DS: In the first five years we are concentrating on the animal side of things. Around 70 to 80% of all antibiotics by weight in the world are used in agriculture and aquaculture. If we’re stuffing human antibiotics into agriculture and wondering why we are getting resistance, we are just being a little bit naïve.
Developing new antibiotics for animals is the main way, in the short-term, we can try to slow down the steady march of resistance. We work on the principle if we can find a meaningful alternative to the current use of human antibiotics, that will buy us a little bit of time, give us breathing space and also increase public awareness.
But the money will run out; $100m is seed capital. We need to get alternative funding sources. The only way we are going to do that is if we can impress people, show them that we are capable and serious.

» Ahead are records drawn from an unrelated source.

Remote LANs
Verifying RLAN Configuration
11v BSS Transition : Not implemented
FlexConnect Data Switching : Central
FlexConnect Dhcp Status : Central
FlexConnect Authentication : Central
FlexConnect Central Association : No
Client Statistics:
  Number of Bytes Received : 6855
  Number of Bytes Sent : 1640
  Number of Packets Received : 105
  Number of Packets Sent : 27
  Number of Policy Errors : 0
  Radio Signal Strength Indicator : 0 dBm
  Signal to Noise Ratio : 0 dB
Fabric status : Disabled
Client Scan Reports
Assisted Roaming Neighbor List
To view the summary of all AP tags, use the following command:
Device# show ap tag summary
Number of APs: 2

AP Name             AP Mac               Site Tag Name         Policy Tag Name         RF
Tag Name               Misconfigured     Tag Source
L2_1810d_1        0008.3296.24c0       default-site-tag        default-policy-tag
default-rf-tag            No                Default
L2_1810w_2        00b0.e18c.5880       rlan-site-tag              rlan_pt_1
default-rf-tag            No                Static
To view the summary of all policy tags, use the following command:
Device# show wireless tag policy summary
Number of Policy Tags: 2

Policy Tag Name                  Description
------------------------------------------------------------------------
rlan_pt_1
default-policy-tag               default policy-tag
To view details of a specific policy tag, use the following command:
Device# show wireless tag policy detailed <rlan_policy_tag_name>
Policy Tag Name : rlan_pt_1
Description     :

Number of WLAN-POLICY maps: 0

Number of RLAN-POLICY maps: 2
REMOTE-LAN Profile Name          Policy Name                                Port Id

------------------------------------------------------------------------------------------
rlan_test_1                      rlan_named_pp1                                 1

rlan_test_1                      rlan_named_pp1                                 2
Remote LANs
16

Oxford and Ineos will help us with that. Ineos has given us this head start and security of tenure. Now we really have to run with it and continue to develop relationships with brilliant scientists.
AN: To what extent has the Covid-19 pandemic refocused attention on global health challenges, including AMR?
DS: A silver lining to the Covid-19 cloud is that it’s taught people that we don’t always have a ready-made solution. There is awareness that the solutions for these various public health issues are not on the shelf and that if we don’t have the foundations, there will be a huge price to pay.
AMR is a silent pandemic. The idea of having a world without antibiotics is unthinkable. If we don’t do any work, one thing is for sure: bacteria will evolve and that will make our entire antibiotic stock irrelevant. Our job is to stop the unthinkable from becoming inevitable.